AMBER led project awarded over €4.4m in European funding programme

Posted on: 03 November 2016

Trinity researchers at AMBER, the Science Foundation Ireland funded materials science centre, will lead an international project worth over €4.4 million under the European-funded “Future and Emerging Technologies – Open” (FET Open) programme. They are the first group in Ireland ever to coordinate such a project, from the most competitive science funding programme in the EU. FET Open funds visionary research and innovation for radically new future technologies, at an early stage, when there are few researchers working in a field. The success rate for this call was 4%. Trinity’s share of the €4.4m budget is €1.7m.

The funding has been awarded to the TRANSPIRE project, which is led by AMBER investigator, Professor Plamen Stamenov, working with Dr Karsten Rode, Dr Thomas Archer, Professor Michael Coey and Professor Stefano Sanvito, all from Trinity’s School of Physics, and collaborators in Germany, Norway and Switzerland. TRANSPIRE (Terahertz RAdio communication using high aNistropy SPIn torque REsonators), which came about from an initial collaboration between Trinity and the Materials Research Institute at the Helmholtz-Zentrum Dresden-Rossendorf (HZDR) in Germany, will develop a new class of magnetic materials that could enable new, on-chip and chip-to-chip data links at least 100 times, possibly 1000 times faster than current technology.  Personal and substance security screening, medical spectrometry and imaging, geophysical and atmospheric research and the Internet of Things will all benefit from ultra-fast data transfer. 

Professor Plamen Stamenov said, “We are, of course, delighted to win this award. It is a recognition of the work we have done on the fundamental physics of highly spin-polarised materials over the last 5-10 years, but also of the quality and expertise of our collaborators in Germany, Norway and Switzerland. I trust that this project will be valued by the scientific community and hope that we will be laying the foundations for high-speed data networks of the future. TRANSPIRE aims to develop a new class of magnetic materials which should enable new and exciting terahertz, that is 1000 gigahertz, technologies. As the different forms of radio communication and navigation e.g. AM and FM radio, digital TV, microwave devices, mobile phones, GPS and wireless networks, all fight for space in the heavily-regulated frequency bands, the changes in their capacity is relatively slow and incremental. With the huge increase in the demand for high-speed data transmission, these radio bands are experiencing intense pressure. The terahertz bands offer new opportunities and some unchartered ‘territory’, but are rather difficult to work at. In this range, to date, no magnetic materials and correspondingly devices have been developed. Our ambition within TRANSPIRE is to start the development of a low-cost, compact and reliable, room-temperature terahertz technology which could underpin the next wave of the Big Data revolution.
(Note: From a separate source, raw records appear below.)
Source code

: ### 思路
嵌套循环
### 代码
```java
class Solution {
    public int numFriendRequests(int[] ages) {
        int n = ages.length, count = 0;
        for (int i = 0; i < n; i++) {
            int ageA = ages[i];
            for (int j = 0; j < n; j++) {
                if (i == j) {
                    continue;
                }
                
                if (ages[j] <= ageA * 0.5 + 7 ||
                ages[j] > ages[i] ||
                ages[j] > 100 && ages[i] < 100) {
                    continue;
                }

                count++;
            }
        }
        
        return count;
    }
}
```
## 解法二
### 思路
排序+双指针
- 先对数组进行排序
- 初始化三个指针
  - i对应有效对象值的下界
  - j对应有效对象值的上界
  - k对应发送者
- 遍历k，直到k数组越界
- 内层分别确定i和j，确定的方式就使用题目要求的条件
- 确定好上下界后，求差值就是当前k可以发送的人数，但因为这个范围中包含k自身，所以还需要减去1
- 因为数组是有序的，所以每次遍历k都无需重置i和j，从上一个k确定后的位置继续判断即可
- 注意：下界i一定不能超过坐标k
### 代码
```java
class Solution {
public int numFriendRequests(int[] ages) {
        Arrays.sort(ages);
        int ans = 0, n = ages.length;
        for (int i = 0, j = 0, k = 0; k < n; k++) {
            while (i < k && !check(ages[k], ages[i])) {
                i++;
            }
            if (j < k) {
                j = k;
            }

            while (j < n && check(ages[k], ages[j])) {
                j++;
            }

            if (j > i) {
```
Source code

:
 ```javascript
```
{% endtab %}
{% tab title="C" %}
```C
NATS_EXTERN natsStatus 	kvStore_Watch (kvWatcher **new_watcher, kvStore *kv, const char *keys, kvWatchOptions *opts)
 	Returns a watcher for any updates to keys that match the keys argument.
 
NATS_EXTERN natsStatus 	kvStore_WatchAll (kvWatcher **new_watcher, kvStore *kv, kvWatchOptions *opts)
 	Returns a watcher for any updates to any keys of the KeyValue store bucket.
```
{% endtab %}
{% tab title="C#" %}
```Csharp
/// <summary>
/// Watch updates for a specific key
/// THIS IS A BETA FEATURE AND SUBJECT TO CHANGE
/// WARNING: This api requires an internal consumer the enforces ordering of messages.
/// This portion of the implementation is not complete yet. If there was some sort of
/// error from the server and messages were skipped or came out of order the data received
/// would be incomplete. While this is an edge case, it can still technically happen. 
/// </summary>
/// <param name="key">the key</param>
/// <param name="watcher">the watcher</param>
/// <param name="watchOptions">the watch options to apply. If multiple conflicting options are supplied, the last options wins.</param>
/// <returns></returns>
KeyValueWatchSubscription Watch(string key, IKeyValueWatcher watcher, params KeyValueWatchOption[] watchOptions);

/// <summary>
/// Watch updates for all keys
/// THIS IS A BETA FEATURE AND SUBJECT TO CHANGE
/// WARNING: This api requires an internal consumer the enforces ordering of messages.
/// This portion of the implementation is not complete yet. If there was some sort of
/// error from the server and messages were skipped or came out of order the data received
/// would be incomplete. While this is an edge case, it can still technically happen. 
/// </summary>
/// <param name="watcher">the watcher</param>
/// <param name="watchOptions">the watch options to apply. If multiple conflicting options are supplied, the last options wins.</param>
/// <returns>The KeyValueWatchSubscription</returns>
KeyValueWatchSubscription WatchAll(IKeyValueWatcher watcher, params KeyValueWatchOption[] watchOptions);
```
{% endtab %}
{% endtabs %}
Professor Michael Morris, Director of AMBER, said, “I congratulate Professor Stamenov and his team. This places AMBER researchers amongst the best in Europe. FET Open will only fund scientists that have the capability of conducting research that goes beyond what is currently known or even imagined and we look forward to the developments with this project”.

Professor Mark Ferguson, Director General of Science Foundation Ireland and Chief Scientific Adviser to the Government of Ireland, said, “This is a recognition of truly excellent science by Professor Stamenov and the team at AMBER. The Science Foundation Ireland Research Centres have ambitious targets of securing non-exchequer funding and AMBER has been very successful in reaching its targets to date.”